DPRK Premier Choe Yong Rim (2nd R) talks to an employee during a tour of the Pukch’ang Thermal Power Complex in South P’yo’ngan Province (Photo: Rodong Sinmun)
A view of the area in South P’yo’ngan Province which Choe Yong Rim and a group of central government and party officials visited (Photo: Google image)
DPRK state media reported on 7 December (Friday) that DPRK Cabinet Premier Choe Yong Rim visited the Pukch’ang Thermal Power Complex and three coal mining complexes in South P’yo’ngan Province.

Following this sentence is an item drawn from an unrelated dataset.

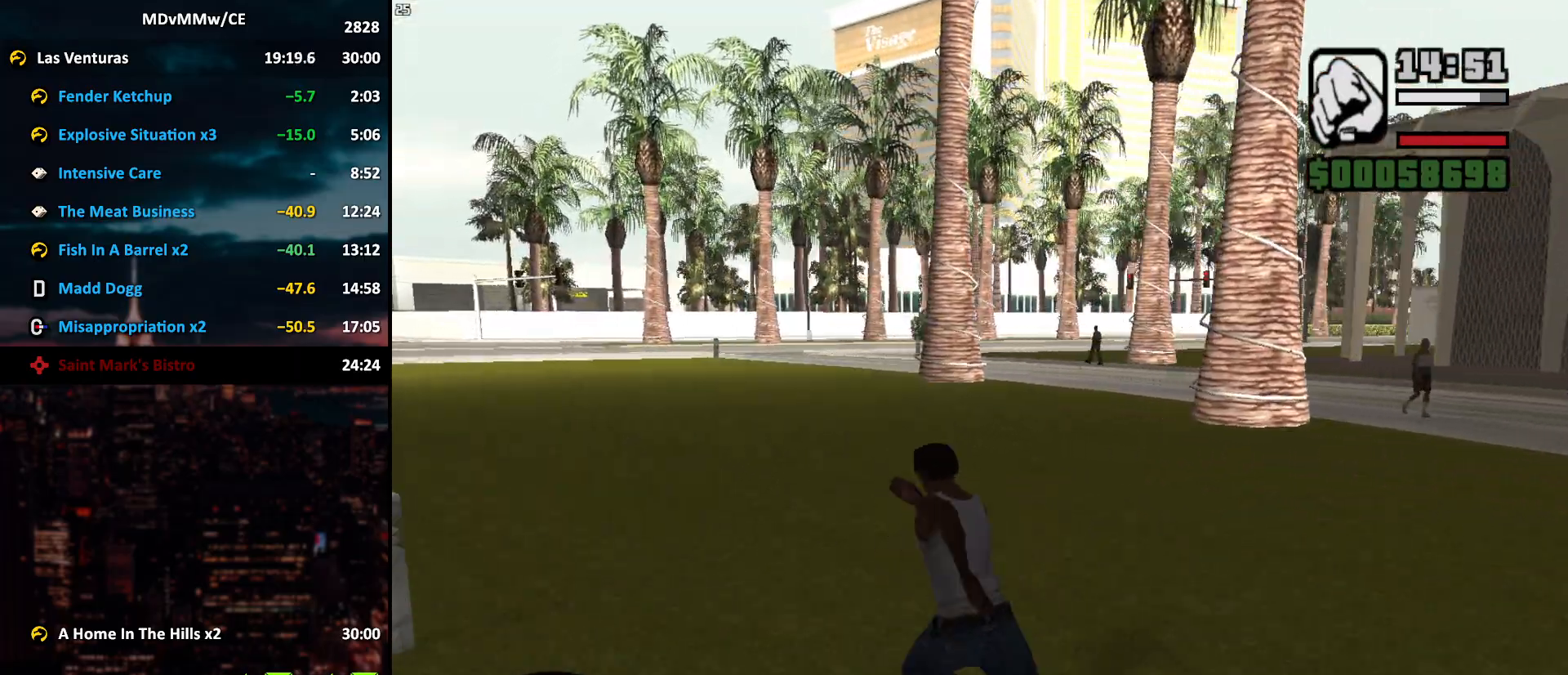
{"keys": ["a", "w"], "mouse": [], "events": [[83, "space", "down"], [133, "space", "up"], [233, "space", "down"], [283, "space", "up"], [417, "space", "down"], [467, "space", "up"]]}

Choe Yong Rim last visited the Pukch’ang power complex in Feburary 2012 and he last visited a mine of the To’kch’o’n Area Coal Mining Complex in January 2012. Choe’s first visit was to the Pukch’ang Thermal Power Complex where he went “round the complex alive with the high-pitched drive for carrying out the important tasks set out in the joint editorial for this year” and “he learnt in detail about the power production there.” After his tour of the complex, according to KCNA, he convened a “consultative meeting” with managers, employees and officials which “took measures for organizing well the management of facilities and application of technology, keeping generating equipment in full-capacity operation to radically increase power production, reducing the turnaround time of freight cars and sending produced coal to the complex in time in the railway transport field.” During the meeting Choe “underscored the need for officials of the complex to pay deep attention to improving the working and living conditions of workers together with the supply service work.”
DPRK Premier Choe Yong Rim (2nd R) talks to officials during his visit to the Pukch’ang Thermal Power Complex (Photo: KCNA)

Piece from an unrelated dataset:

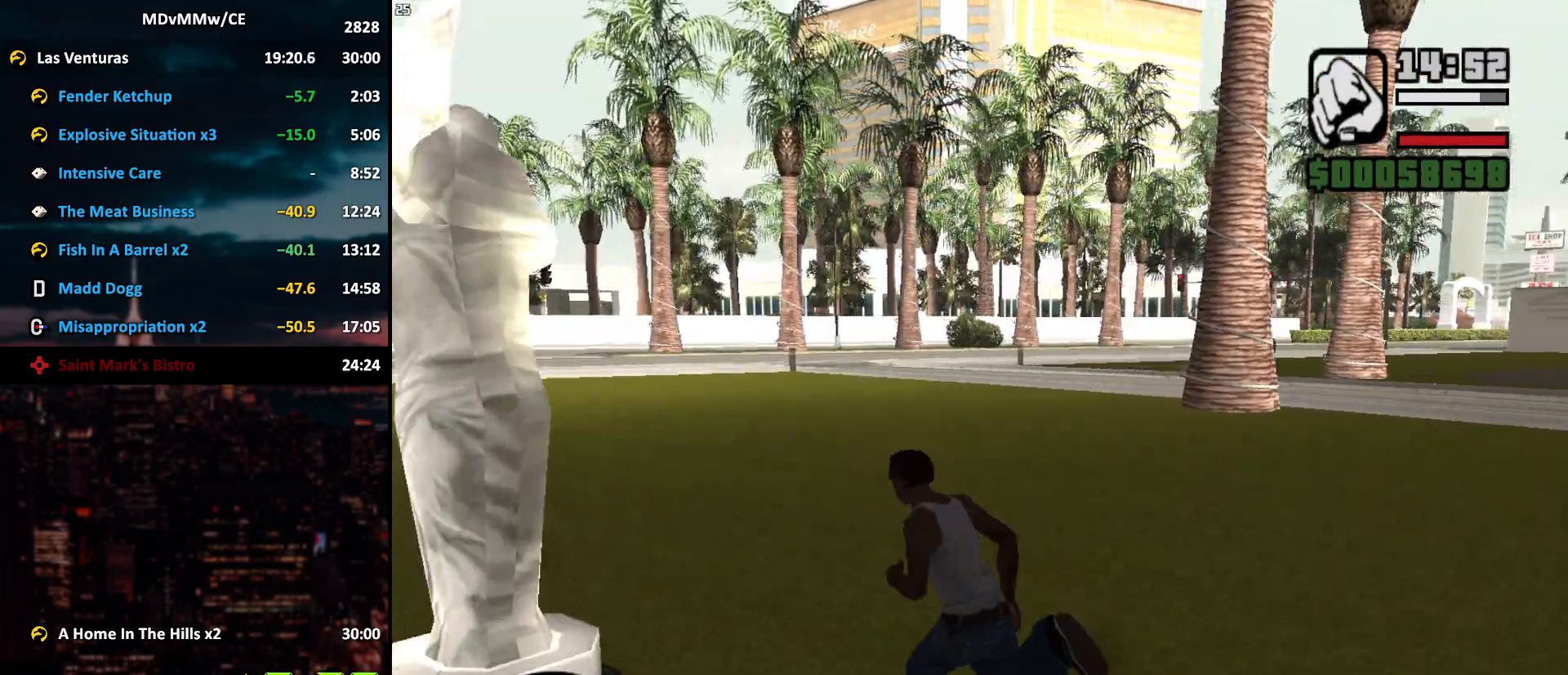
{"keys": ["a", "space"], "mouse": [], "events": [[350, "space", "down"], [350, "w", "up"], [400, "space", "up"], [500, "space", "down"]]}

After his visit to Pukch’ang Power Complex, Choe visited the Pukch’ang Area Coal Mining Complex, the To’kch’o’n Area Coal Mining Complex and the Sunch’o’n Area Coal Mining Complex. During his tour of the coal mines he “learned about the production and operation of mining equipment” and held a meeting with the coal mines’ officials and employees. During the meeting, “measures were taken there to give definite precedence to the prospecting and tunneling at coal mines to meet the increasing demand for electricity and create more coal beds.” According to KCNA, the meeting “underlined the need for relevant units to satisfactorily supply mining equipment and prop timbers.”